What is needed – Tally up the lines in the material where the word "Луцьку" appears, then give the total and nothing else.

Records to process –
※ ※ ※

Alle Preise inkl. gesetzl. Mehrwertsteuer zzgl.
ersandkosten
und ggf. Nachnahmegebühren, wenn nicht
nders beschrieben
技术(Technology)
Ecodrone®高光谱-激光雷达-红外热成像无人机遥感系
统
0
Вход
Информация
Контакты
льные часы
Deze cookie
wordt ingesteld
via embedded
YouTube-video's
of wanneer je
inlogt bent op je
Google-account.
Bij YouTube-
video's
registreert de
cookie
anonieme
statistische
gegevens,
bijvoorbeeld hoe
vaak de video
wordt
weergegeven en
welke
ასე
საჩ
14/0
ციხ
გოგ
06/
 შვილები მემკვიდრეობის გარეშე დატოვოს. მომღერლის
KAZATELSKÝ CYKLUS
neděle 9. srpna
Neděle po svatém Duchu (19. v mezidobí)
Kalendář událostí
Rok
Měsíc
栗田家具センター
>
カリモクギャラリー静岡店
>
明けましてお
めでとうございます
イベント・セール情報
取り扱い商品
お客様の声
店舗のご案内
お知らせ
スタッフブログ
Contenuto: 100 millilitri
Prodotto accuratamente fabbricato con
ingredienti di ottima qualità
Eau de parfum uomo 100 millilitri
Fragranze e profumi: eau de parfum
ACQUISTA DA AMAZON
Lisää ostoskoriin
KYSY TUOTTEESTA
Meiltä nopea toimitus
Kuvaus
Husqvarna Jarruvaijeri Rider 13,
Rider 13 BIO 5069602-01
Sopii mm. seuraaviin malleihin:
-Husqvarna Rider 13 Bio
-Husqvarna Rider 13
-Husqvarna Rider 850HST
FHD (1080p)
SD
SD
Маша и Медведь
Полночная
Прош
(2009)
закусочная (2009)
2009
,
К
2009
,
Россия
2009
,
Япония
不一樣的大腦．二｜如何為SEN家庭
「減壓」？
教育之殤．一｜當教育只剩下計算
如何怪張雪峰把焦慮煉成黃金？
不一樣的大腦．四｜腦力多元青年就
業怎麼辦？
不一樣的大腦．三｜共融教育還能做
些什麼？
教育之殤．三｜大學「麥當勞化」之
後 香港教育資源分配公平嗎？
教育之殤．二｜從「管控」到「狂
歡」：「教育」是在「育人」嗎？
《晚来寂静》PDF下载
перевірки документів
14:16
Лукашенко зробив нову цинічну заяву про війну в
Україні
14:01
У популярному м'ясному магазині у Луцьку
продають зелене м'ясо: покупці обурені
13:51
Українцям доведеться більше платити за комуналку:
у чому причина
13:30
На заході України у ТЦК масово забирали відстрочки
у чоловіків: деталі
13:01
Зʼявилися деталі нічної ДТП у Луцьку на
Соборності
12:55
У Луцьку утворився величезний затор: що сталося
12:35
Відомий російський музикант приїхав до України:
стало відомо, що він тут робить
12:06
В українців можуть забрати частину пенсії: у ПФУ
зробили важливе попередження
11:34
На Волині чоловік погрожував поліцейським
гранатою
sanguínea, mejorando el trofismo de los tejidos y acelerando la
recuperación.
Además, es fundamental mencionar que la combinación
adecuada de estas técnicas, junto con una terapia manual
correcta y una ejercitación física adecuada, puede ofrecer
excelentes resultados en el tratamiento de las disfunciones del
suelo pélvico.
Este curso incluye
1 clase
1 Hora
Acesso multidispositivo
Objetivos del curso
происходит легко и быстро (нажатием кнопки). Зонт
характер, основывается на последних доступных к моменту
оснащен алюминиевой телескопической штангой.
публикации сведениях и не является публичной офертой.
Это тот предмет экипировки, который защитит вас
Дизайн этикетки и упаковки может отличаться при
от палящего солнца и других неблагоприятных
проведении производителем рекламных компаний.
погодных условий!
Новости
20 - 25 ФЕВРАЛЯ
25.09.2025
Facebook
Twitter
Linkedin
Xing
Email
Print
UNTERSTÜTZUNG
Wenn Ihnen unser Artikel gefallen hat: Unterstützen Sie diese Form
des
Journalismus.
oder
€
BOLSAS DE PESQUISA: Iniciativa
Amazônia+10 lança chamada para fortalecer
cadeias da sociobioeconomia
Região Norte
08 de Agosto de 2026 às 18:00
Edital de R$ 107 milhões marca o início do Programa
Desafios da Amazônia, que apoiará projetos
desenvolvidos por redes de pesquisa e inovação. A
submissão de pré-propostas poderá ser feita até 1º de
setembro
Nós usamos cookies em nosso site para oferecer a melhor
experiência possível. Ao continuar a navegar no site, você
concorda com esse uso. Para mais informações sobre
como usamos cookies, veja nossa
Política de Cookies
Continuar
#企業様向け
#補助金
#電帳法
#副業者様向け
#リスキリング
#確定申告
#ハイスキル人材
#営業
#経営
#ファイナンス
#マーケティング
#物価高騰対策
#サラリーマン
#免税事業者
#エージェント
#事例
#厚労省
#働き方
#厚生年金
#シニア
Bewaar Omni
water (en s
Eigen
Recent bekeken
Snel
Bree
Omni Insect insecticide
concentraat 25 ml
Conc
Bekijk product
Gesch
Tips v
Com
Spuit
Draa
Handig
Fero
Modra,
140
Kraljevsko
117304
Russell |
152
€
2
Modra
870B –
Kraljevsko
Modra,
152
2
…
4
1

※ ※ ※

Solution to this exercise – 3